GENEVA: The UN's top human rights body called on Friday for nations to protect the rights of individuals regardless of sexual orientation, in a vote that exposed global fault lines over gay rights.

The 47-nation Human Rights Council resolution expressed “grave concern at acts of violence and discrimination, in all regions of the world, committed against individuals because of their sexual orientation and gender identity”.

“All human beings are born free and equal in dignity and rights,” the council said, adding that tradition was no excuse for the violence and discrimination suffered by people worldwide due to their gender and sexual identity.

But the vote cleaved the 47-state council neatly between mostly Western states, and a group including Asian and African nations, many Muslim.

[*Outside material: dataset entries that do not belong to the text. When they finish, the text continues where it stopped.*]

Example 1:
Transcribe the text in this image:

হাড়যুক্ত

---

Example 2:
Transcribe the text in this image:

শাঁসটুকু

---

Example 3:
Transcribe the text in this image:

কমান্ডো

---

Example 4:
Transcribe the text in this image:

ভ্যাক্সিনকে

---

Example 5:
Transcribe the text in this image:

The 25-strong bloc in favour of the resolution included Western and Latin American nations, as well as South Africa, the Philippines and Vietnam.

Fourteen nations opposed the resolution including Muslim countries Algeria, Indonesia, Morocco, Pakistan and Saudi Arabia, as well as Russia, and, from sub-Saharan Africa, Ivory Coast and Ethiopia.

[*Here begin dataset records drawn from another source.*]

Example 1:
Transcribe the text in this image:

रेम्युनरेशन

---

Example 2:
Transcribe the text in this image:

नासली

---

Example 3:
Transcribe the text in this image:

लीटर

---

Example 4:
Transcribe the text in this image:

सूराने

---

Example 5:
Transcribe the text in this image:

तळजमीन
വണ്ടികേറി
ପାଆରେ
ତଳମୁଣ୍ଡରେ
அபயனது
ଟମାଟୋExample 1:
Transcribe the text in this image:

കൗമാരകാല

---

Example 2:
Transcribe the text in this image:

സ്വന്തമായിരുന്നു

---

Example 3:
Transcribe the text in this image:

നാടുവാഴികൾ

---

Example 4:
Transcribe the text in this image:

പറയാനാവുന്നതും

Seven members including China and India abstained, while Benin's ambassador was absent.

Adversaries failed in multiple efforts to use procedural moves to strip the resolution of significance by removing all references to sexual orientation and gender identity.

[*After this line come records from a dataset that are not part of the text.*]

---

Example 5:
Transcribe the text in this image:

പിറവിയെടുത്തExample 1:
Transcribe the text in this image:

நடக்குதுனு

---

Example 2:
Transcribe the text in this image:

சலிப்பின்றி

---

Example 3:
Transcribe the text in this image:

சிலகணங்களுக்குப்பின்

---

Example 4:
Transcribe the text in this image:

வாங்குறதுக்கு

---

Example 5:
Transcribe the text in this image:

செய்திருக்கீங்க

They also tried to add language making it applicable only to countries who proactively declare support for sexual diversity and rights.

The resolution dismissed cultural specificity as a justification for states allowing anti-gay policies and violence.

“While the significance of national and regional particularities and various historical, cultural and religious backgrounds must be borne in mind, it is the duty of states, regardless of their political, economic and cultural systems, to promote and protect all human rights and fundamental freedoms,” it said.

The resolution also tasked the office of the UN High Commissioner for Human Rights with carrying out a new assessment of the state of violence and discrimination and how it can be battled.

“This resolution will offer hope for all those in the world who are victims of such violence or discrimination, and that is its goal,” said France's UN ambassador, Nicolas Niemtchinow.

South Africa offered its staunch support for the resolution, referring to its own history of enduring the apartheid regime.

“This history and the struggle against all forms of discrimination had therefore made us, as a people and a country, commuted to the principle that no person should be subjected to discrimination or violence based on race, class, sex, religion, gender and, as is the case with this resolution, on the basis of sexual orientation or gender identity,” said South Africa's ambassador, Abdul Samad Minty.